5. Par ailleurs, Jésus assure que les renoncements requis pour le suivre obtiennent leur récompense, un « trésor dans le ciel », c'est-à-dire une abondance de biens spirituels. Il promet même la vie éternelle dans le siècle à venir, et le centuple dès ici-bas (cf. Mt 19, 29). Ce centuple fait allusion à une qualité supérieure de vie, à un bonheur plus élevé. L'expérience enseigne que la vie consacrée, selon le dessein de Jésus, est une vie profondément heureuse. Ce bonheur se mesure à la fidélité au dessein de Jésus. Le fait que, toujours selon l'allusion aux persécutions que Marc rapporte dans le même passage (cf. 10, 30), le « centuple » ne dispense pas de l'association à la Croix de Jésus, n'est pas un obstacle à ce bonheur.

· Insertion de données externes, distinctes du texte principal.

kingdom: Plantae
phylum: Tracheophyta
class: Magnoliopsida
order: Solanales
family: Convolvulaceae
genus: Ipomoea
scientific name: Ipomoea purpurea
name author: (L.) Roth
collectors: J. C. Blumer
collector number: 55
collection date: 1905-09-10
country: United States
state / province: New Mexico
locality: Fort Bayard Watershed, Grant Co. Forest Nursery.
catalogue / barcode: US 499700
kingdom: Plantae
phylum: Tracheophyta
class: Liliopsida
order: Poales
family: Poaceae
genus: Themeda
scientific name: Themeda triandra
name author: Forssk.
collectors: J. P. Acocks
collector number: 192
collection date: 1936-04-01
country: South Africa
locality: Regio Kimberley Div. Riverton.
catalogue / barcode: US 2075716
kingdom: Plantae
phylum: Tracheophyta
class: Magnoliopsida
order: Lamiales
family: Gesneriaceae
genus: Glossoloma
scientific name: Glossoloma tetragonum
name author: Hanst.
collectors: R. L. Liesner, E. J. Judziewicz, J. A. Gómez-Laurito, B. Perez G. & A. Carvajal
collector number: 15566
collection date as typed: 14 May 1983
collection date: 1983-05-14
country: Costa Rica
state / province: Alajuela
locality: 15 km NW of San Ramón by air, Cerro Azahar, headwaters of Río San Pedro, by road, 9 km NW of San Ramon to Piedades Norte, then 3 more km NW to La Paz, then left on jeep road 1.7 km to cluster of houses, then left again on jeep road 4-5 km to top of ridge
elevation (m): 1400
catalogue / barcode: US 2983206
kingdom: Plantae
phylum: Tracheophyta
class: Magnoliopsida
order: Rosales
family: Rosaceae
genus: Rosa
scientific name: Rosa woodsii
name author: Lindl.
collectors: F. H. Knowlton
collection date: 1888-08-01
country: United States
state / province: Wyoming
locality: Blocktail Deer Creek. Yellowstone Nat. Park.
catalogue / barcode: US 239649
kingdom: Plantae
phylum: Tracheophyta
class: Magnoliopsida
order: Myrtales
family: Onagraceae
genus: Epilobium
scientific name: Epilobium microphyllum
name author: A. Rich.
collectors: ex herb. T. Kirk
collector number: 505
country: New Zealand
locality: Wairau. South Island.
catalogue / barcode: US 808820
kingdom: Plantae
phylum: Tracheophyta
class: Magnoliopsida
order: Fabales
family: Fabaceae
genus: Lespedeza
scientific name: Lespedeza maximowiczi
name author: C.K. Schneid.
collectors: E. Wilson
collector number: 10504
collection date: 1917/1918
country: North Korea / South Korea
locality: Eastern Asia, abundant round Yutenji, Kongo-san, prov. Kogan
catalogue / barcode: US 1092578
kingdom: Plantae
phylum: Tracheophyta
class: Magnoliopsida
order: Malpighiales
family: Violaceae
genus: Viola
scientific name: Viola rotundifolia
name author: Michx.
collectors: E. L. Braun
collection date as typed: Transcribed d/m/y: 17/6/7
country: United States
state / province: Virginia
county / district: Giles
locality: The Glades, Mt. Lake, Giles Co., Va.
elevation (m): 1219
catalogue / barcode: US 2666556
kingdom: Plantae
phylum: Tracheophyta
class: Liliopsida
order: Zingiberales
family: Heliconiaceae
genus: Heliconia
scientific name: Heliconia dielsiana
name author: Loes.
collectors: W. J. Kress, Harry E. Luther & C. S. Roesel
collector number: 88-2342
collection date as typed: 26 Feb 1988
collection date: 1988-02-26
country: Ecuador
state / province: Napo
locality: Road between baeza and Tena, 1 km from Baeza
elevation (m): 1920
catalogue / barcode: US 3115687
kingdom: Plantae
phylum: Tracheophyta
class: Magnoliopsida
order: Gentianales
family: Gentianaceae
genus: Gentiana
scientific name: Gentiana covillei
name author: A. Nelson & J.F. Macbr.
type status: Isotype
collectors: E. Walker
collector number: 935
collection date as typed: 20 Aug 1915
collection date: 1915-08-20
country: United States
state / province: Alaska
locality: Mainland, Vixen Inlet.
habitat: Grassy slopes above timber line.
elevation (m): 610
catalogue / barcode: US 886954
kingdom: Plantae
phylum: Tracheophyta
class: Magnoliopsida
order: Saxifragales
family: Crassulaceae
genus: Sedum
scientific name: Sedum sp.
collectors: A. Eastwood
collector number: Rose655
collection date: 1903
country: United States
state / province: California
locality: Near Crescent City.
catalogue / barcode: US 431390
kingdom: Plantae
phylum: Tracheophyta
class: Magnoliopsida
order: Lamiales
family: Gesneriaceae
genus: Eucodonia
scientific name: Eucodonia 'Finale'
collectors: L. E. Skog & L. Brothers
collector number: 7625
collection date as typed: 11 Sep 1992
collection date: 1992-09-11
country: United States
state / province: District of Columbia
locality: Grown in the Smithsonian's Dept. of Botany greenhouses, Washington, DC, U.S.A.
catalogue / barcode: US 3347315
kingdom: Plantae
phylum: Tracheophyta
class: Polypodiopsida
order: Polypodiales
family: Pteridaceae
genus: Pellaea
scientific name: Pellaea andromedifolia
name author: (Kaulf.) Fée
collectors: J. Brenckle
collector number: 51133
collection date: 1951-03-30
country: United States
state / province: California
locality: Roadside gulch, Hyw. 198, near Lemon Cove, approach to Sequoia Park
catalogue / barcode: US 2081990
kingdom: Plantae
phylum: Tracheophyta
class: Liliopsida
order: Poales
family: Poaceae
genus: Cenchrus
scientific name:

6. Jésus a aussi appelé des femmes à le suivre. Le témoignage de l'Évangile nous dit qu'un groupe de femmes accompagnait Jésus et que ces femmes étaient nombreuses (cf. Lc 8, 1-3 ; Mt 27, 55 ; Mc 15, 40-41). Il s'agissait d'une grande nouveauté par rapport aux usages juifs : seule la volonté innovatrice de Jésus, qui incluait la promotion et en un certain sens la libération de la femme, peut expliquer ce fait. Aucun récit de vocation de femme ne nous est parvenu par les Évangiles, mais la présence de nombreuses femmes avec les Douze auprès de Jésus présuppose un appel, un choix de sa part, qu'il ait été silencieux ou exprimé. De fait, Jésus montre que l'état de vie consacrée, consistant à le suivre, n'est pas lié nécessairement à la destination au ministère sacerdotal, et que cet état concerne aussi bien les femmes que les hommes, chacun dans son domaine et selon la fonction assignée par l'appel divin. Dans le groupe de femmes qui suivait Jésus, on peut discerner l'annonce et même le noyau initial du nombre immense de femmes qui s'engageront dans la vie religieuse ou dans d'autres formes de vie consacrée, tout au long des siècles de l'Église et jusqu'à aujourd'hui. Cela vaut pour les « consacrées » mais aussi pour tant d'autres de nos sœurs qui suivent sous des formes nouvelles l'exemple authentique des collaboratrices de Jésus ; par exemple, comme « volontaires » laïques en de nombreuses œuvres d'apostolat, en de nombreux ministères et fonctions de l'Église.

7. Terminons cette catéchèse en reconnaissant que Jésus, en appelant des hommes et des femmes à tout quitter pour le suivre, a inauguré un état de vie qui se développera peu à peu dans son Église, sous des formes variées de vie consacrée, qui se réalisent dans la vie religieuse ou même – pour ceux que Dieu choisit – dans le sacerdoce. Depuis les temps évangéliques jusqu'à nos jours, la volonté fondatrice du Christ a continué à se réaliser, exprimée par cette très belle et très sainte invitation adressée à tant d'âmes : « Suis-moi! ».